The report comes as nationalist party Sinn Fein prepares for a Jan. 28 conference to decide whether to back a reformed policing and justice system -- a key condition for restoration of a Protestant-Catholic power-sharing assembly.
The three-year inquiry found that Special Branch officers turned a blind eye to the criminal activities of a unit of the outlawed Ulster Volunteer Force (UVF) in order to protect "agents" within its ranks.
Between 1991 and 2003 members of the Belfast-based UVF gang killed 10 people, including a Presbyterian minister and a Roman Catholic taxi driver, and were linked to a catalogue of other crimes including shootings, drug dealing and extortion.
At the same time police officers paid retainers to those suspected of the crimes, "babysat" them in interviews to ensure they did not incriminate themselves and destroyed evidence.
"It would be easy to blame the junior officers' conduct," Ombudsman Nuala O'Loan said in a statement. "However, they could not have operated as they did without the knowledge and support at the highest levels of the Royal Ulster Constabulary (RUC) and the Police Service of Northern Ireland (PSNI)."

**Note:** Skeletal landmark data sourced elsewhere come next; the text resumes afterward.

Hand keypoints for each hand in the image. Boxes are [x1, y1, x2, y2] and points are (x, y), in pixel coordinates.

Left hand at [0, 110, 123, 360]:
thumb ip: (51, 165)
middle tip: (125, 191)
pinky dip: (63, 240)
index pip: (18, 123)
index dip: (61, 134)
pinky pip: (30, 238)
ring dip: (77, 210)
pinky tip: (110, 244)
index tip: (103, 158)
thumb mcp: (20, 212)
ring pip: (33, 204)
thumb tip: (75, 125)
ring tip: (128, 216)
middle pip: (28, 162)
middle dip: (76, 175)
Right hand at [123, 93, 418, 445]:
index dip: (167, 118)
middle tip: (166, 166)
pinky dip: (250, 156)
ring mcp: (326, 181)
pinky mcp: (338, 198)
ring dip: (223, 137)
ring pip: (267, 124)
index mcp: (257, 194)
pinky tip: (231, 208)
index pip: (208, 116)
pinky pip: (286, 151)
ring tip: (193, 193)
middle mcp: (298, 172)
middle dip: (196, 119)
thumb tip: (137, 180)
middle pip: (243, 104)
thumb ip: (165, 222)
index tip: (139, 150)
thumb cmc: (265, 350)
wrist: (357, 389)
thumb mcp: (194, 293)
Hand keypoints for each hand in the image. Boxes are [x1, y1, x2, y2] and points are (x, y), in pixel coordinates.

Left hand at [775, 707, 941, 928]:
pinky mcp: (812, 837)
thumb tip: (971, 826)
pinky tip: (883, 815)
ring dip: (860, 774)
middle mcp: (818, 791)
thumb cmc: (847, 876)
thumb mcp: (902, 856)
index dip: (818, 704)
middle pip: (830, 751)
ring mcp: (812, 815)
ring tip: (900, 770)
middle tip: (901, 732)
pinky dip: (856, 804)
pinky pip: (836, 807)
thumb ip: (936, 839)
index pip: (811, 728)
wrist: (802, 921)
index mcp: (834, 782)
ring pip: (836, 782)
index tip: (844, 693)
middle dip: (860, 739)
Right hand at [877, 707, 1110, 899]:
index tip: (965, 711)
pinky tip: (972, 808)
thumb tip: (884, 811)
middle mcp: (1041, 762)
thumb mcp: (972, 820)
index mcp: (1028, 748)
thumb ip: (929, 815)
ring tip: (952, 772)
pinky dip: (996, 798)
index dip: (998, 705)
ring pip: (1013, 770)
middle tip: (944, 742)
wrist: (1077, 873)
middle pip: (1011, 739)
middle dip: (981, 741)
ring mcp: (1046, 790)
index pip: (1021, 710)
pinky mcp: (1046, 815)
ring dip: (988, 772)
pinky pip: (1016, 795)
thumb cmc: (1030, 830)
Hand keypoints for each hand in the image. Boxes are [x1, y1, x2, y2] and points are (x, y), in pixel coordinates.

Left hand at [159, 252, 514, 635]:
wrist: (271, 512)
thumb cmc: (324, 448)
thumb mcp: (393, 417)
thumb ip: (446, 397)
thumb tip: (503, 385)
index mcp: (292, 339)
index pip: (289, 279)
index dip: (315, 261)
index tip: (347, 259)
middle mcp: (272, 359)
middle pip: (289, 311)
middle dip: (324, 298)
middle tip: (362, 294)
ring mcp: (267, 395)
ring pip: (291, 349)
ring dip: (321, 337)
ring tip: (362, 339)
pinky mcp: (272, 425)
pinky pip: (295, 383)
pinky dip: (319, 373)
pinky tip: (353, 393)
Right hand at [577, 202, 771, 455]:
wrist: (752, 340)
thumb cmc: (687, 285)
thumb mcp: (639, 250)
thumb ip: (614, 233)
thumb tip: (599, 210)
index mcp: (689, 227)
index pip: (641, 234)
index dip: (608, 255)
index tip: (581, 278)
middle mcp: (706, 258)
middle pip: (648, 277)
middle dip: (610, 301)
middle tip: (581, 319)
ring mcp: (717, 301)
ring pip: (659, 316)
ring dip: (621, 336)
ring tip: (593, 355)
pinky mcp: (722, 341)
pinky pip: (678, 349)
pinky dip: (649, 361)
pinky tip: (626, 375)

The PSNI replaced the RUC in 2001 as part of policing reforms under a 1998 peace deal to end 30 years of bloodshed between majority Protestants who want to retain links with Britain and a Catholic minority in favour of a united Ireland.
The Protestant-dominated force was dogged by allegations of collusion with paramilitaries throughout the conflict, accusations that have been highlighted in several previous reports and that extended to the British security service, MI5.
O'Loan has sent a file to PSNI Chief Constable Hugh Orde naming senior Special Branch officers and their UVF informers but prosecutors have indicated charges will not be brought.
Missing documents had prevented officers being held to account, according to the report which began as an inquiry into the 1997 murder of 22-year-old Protestant Raymond McCord.
PSNI chief Orde, who took up his post in mid-2002, said the report made "shocking, disturbing and uncomfortable reading" and apologised to the families of those affected.
Irish Prime Minister Bertie Ahern said the findings were of "the utmost gravity" and that he would be discussing them further with British counterpart Tony Blair.
A spokesman for Blair said the events were a matter for profound regret "and the prime minister shares that regret".